— How to complete this task —
Return, word for word, the stretch of the research page on spermatogonial stem cells from "Current research projects" through "capacity of SSCs.".

[[ Document segment, beginning ]]

Research Group Head
The maintenance of male fertility is dependent on spermatogonial stem cells (SSCs) that self-renew and generate differentiating germ cells for production of spermatozoa. After puberty, this process continuously produces mature sperm to maintain lifelong fertility. SSC function is dependent on specific growth factors produced within the testis microenvironment plus distinct cellular factors that regulate gene expression within SSCs and modulate responses to growth factor stimulation. However, despite the importance of SSCs for male fertility, the molecular mechanisms that regulate their function and maintenance remain incompletely understood.
Importantly, SSC function and male fertility can be compromised by multiple factors including ageing or exposure to genotoxic drugs. Increased paternal age is associated with disruption of SSC activity and declining sperm quality, with an elevated risk of genetic diseases in offspring. Infertility can also occur prematurely in men as a consequence of genotoxic therapies eg; chemotherapy, for treatment of cancer. However, cellular pathways mediating the regenerative response of SSCs following germline damage and loss of SSC function with age are poorly studied.
Our research focuses on defining genetic controls and cellular pathways regulating SSC function and male fertility. We employ a range of in vivo and in vitro experimental systems allowing dissection of mammalian SSC function. Our previous work has defined essential roles for the developmental transcription factors PLZF and SALL4 in maintenance of SSC activity and the central importance of mTORC1 signalling in SSC fate regulation. In addition, our studies have characterised cellular heterogeneity within the SSC and progenitor cell pool using single cell approaches and demonstrated the dynamic nature of spermatogonial states with important clinical implications.
Current research projects are focused on understanding cellular machinery modulating the response of SSCs to stimuli from the niche, the impacts of ageing on SSC function and molecular mechanisms supporting the regenerative capacity of SSCs.

[[ Document segment, end ]]
[[ Given entries, beginning ]]

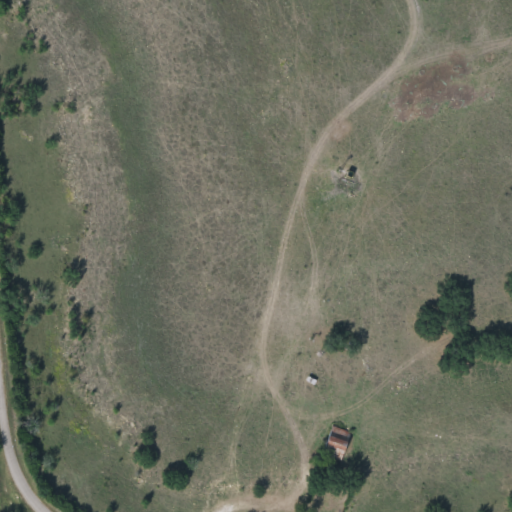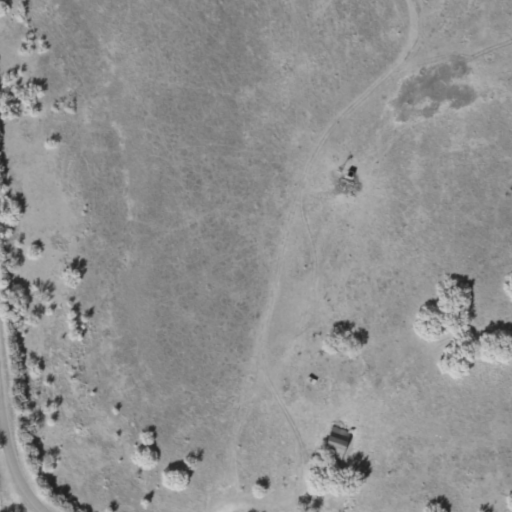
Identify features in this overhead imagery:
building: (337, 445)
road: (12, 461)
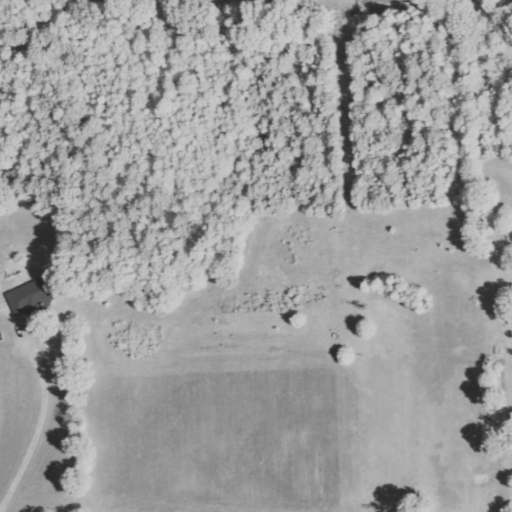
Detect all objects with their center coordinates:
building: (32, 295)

[[ Given entries, end ]]
[[ Given entries, beginning ]]

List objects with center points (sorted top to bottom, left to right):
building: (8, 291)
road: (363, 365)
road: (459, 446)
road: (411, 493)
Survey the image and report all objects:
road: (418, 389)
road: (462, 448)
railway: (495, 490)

[[ Given entries, end ]]
[[ Given entries, beginning ]]

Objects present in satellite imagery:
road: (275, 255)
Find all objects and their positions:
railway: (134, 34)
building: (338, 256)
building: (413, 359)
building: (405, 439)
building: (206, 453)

[[ Given entries, end ]]

— Result of this exercise —
Current research projects are focused on understanding cellular machinery modulating the response of SSCs to stimuli from the niche, the impacts of ageing on SSC function and molecular mechanisms supporting the regenerative capacity of SSCs.